▸ **Your objective**
Beginning with the line that contains "Cómo montar un negocio online en", reproduce the items below verbatim through their final line, omitting the pictures.

▸ **Data for this exercise**

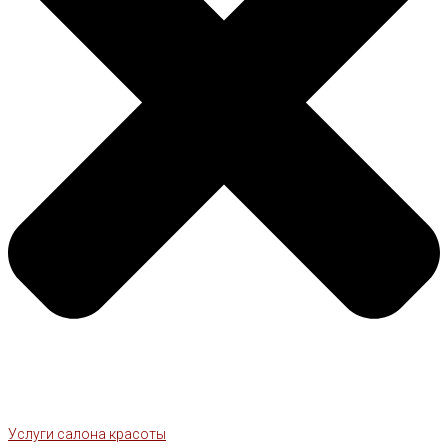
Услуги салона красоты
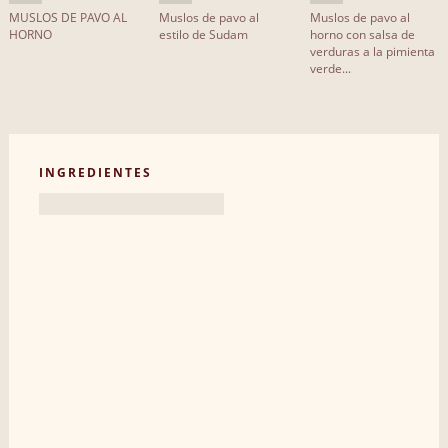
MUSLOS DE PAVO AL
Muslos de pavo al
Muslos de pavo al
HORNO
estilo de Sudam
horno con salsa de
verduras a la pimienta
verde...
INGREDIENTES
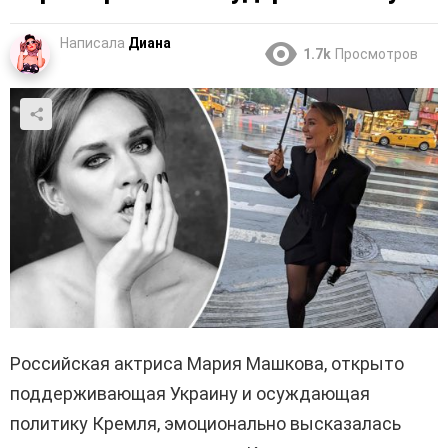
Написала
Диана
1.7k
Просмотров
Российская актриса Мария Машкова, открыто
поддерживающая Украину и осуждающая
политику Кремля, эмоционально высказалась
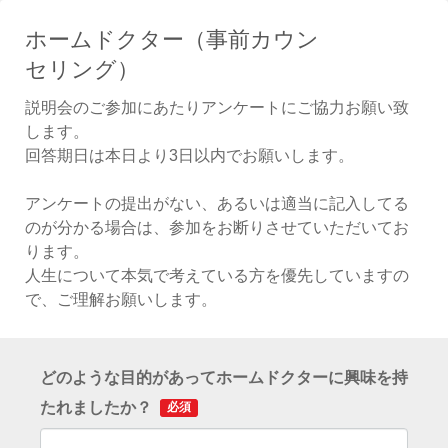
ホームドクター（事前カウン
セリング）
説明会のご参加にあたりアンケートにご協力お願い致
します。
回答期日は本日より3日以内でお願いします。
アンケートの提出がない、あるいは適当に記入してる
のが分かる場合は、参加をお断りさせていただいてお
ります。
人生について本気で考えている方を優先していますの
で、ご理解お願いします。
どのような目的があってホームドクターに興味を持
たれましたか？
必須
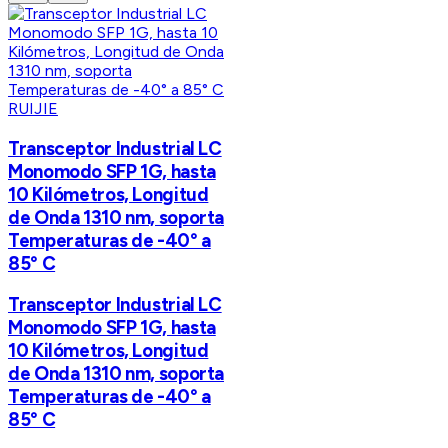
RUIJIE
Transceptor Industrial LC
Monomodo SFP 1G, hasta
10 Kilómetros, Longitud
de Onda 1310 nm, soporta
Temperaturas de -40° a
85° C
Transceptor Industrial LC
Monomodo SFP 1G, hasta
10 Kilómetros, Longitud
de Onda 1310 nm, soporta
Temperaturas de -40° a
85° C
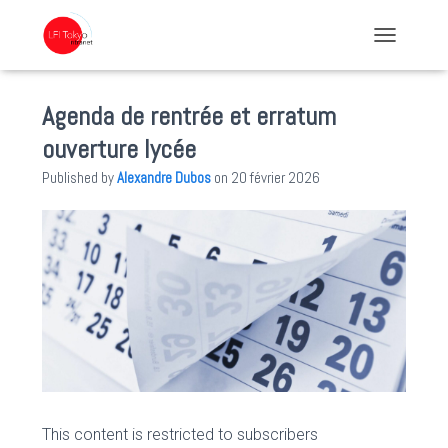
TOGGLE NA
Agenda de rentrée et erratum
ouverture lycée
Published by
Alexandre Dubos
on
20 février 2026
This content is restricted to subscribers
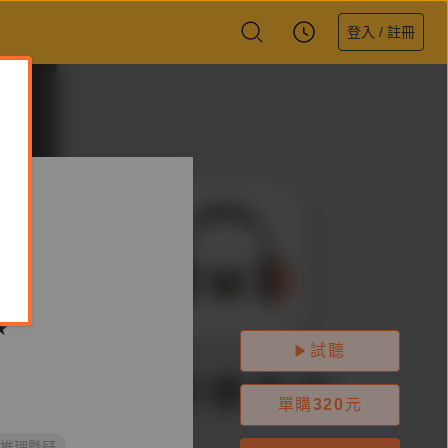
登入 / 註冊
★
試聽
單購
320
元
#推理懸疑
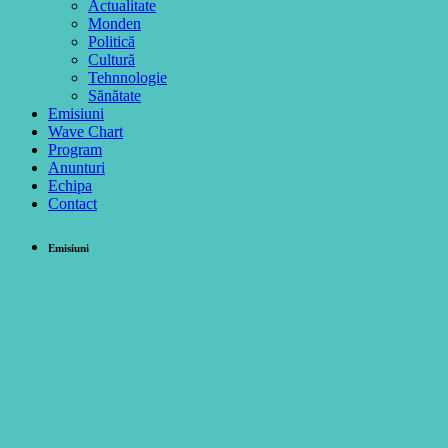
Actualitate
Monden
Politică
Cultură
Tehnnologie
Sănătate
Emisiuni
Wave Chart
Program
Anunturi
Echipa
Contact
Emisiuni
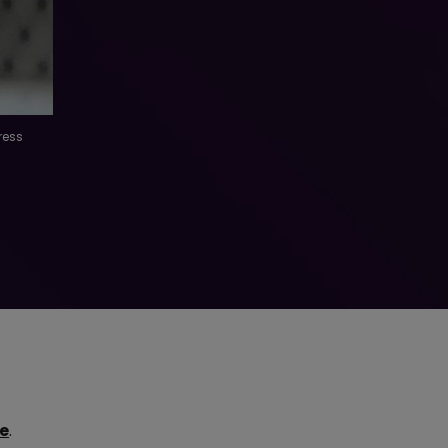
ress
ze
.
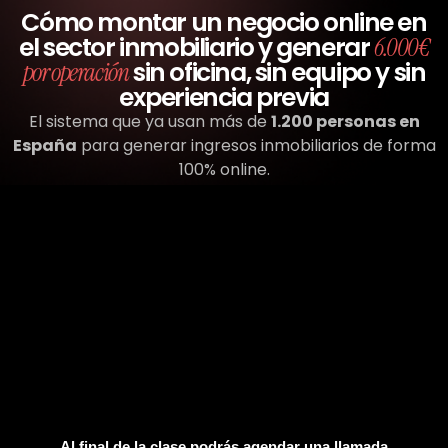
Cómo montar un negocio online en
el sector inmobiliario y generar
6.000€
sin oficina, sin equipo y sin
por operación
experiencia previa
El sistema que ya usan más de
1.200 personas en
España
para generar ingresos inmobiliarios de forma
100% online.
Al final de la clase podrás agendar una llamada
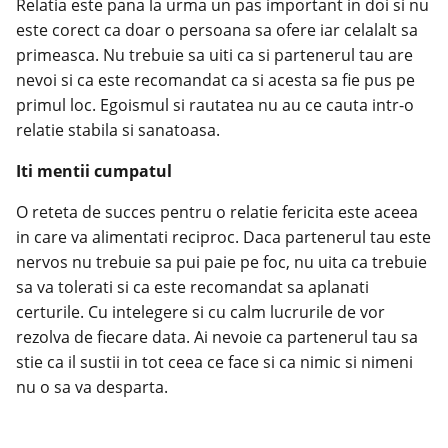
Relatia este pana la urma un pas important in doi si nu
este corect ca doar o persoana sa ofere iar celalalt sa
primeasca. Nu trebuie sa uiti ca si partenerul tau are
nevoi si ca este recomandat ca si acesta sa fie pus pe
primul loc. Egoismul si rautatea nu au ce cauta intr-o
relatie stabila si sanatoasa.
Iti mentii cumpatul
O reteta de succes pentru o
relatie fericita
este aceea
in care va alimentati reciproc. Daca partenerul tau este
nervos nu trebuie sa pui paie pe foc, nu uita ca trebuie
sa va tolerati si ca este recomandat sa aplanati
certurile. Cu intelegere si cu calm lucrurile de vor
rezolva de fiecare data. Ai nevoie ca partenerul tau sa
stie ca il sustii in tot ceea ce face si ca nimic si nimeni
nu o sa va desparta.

▸ **Written response**
Cómo montar un negocio online en
el sector inmobiliario y generar
6.000€
sin oficina, sin equipo y sin
por operación
experiencia previa
El sistema que ya usan más de
1.200 personas en
España
para generar ingresos inmobiliarios de forma
100% online.
Al final de la clase podrás agendar una llamada
Relatia este pana la urma un pas important in doi si nu
este corect ca doar o persoana sa ofere iar celalalt sa
primeasca. Nu trebuie sa uiti ca si partenerul tau are
nevoi si ca este recomandat ca si acesta sa fie pus pe
primul loc. Egoismul si rautatea nu au ce cauta intr-o
relatie stabila si sanatoasa.
Iti mentii cumpatul
O reteta de succes pentru o
relatie fericita
este aceea
in care va alimentati reciproc. Daca partenerul tau este
nervos nu trebuie sa pui paie pe foc, nu uita ca trebuie
sa va tolerati si ca este recomandat sa aplanati
certurile. Cu intelegere si cu calm lucrurile de vor
rezolva de fiecare data. Ai nevoie ca partenerul tau sa
stie ca il sustii in tot ceea ce face si ca nimic si nimeni
nu o sa va desparta.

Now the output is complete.